» TEXT ZUR ANALYSE:
====
Nach zwei Dritteln seiner Novelle etwa schreibt Balzac einen Satz, der nichts Gutes ahnen lässt für den Ausgang der Geschichte: "Obwohl dergleichen Charaktere Ausnahmeerscheinungen sind, gibt es leider viel zu viele Rosalien, und diese Geschicthe enthält eine Lehre, die ihnen als Beispiel dienen soll." Die Heldin, Rosalie, an der das Exempel statuiert wird, begehrt, weil sie sich dazu entschlossen hat, den jüngst in Besancon aufgetauchten, dort aber sogleich in mysteriöse Zurückgezogenheit sich begebenden Anwalt Albert Savaron. Rosalie Watteville ist sehr jung, kommt aus sehr guter Familie und soll anderweitig verheiratet werden. Sie ist kein bisschen weniger entschieden als Modeste Mignon, bei der das nach einigen strengen Lektionen ja noch gut ausgeht, freilich nicht die Unschuld in Person.
====
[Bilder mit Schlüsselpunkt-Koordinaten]

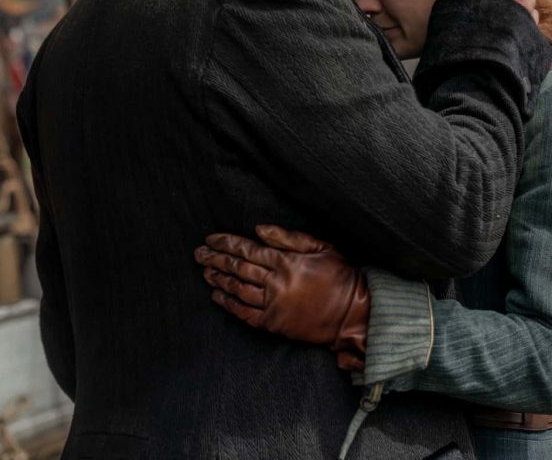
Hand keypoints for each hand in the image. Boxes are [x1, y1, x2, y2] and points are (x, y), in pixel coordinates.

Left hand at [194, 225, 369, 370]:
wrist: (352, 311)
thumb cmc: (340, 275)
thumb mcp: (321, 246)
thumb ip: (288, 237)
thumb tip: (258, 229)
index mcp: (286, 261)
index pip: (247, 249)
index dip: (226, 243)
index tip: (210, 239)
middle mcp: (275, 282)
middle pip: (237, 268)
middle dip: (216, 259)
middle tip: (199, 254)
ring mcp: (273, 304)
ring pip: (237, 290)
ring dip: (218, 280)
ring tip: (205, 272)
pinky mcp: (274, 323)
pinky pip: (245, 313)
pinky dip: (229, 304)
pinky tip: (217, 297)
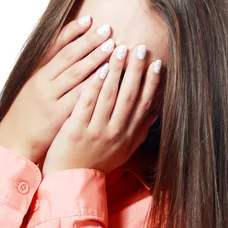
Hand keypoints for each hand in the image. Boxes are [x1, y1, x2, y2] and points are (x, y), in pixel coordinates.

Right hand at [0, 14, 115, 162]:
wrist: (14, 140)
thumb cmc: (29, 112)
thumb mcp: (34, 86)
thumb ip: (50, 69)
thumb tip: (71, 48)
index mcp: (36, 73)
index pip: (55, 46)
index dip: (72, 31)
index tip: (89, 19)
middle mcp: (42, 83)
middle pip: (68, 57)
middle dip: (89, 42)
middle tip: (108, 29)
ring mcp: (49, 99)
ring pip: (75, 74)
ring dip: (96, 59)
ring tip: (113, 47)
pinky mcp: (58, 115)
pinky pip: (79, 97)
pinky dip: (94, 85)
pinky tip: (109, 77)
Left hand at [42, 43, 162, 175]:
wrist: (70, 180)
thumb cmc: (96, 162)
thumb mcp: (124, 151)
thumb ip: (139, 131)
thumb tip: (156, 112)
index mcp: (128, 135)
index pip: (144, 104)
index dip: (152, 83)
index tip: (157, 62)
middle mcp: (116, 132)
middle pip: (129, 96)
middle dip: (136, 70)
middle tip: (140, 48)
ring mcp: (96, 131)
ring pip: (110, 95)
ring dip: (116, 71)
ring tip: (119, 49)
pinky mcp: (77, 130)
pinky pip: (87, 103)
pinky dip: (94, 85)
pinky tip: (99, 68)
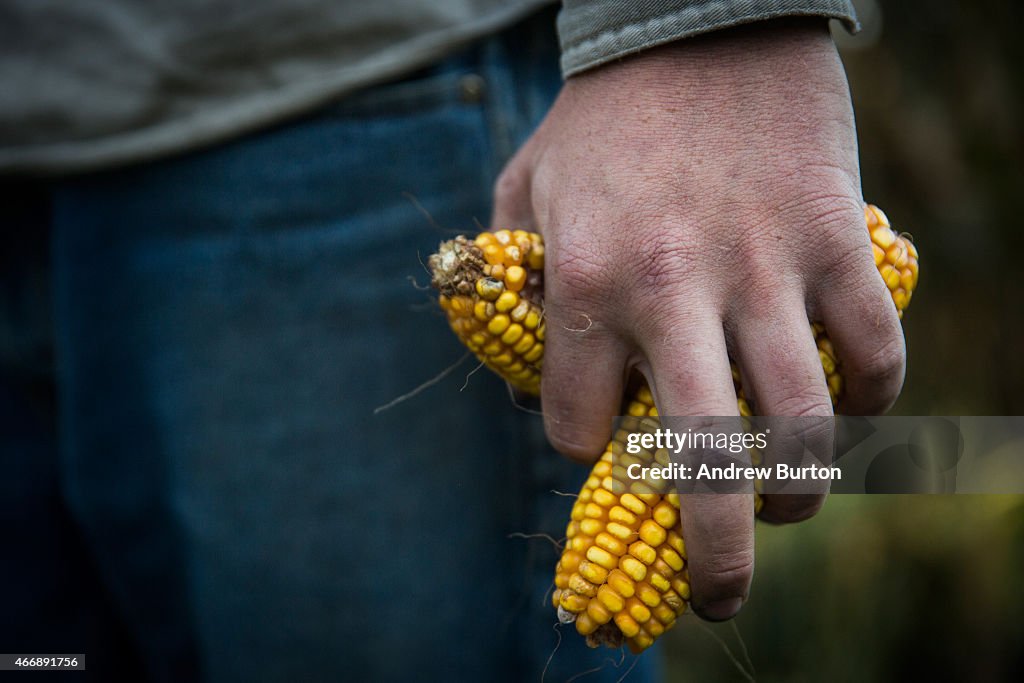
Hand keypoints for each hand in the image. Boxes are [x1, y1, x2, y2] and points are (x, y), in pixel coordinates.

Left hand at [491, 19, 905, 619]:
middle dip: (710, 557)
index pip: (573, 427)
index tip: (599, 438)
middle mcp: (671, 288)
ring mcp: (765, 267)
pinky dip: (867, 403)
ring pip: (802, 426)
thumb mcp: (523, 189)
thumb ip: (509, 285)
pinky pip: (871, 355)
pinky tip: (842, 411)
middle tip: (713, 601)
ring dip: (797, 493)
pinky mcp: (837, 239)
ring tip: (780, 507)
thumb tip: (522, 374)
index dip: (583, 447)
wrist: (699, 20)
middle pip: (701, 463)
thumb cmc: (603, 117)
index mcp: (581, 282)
====
» FRAGEN ZUM TEXT:
a – Wiederhole aus dem Text über Balzacs Novelle wortgetreu den Abschnitt, der mit den Worten „Nach zwei Dritteln“ anfängt und mit „Unschuld in Person.“ aufhört.
b – Beantworte anhand des Textes über Balzacs Novelle diese Fragen:
(i) In welcher Stadt ist der Anwalt Albert Savaron vor Kurzem aufgetaucht?
(ii) Wie lautet der Nachname der Heldin Rosalie?
(iii) Mit welcher anderen Figur wird Rosalie in ihrer Entschiedenheit verglichen?

» SCHRIFTLICHE ANTWORTEN:
a –
Nach zwei Dritteln seiner Novelle etwa schreibt Balzac einen Satz, der nichts Gutes ahnen lässt für den Ausgang der Geschichte: "Obwohl dergleichen Charaktere Ausnahmeerscheinungen sind, gibt es leider viel zu viele Rosalien, und diese Geschicthe enthält eine Lehre, die ihnen als Beispiel dienen soll." Die Heldin, Rosalie, an der das Exempel statuiert wird, begehrt, weil sie sich dazu entschlossen hat, den jüngst in Besancon aufgetauchten, dort aber sogleich in mysteriöse Zurückgezogenheit sich begebenden Anwalt Albert Savaron. Rosalie Watteville ist sehr jung, kommt aus sehr guter Familie und soll anderweitig verheiratet werden. Sie ist kein bisschen weniger entschieden als Modeste Mignon, bei der das nach einigen strengen Lektionen ja noch gut ausgeht, freilich nicht die Unschuld in Person.

b –
(i) In Besancon.
(ii) Watteville.
(iii) Mit Modeste Mignon.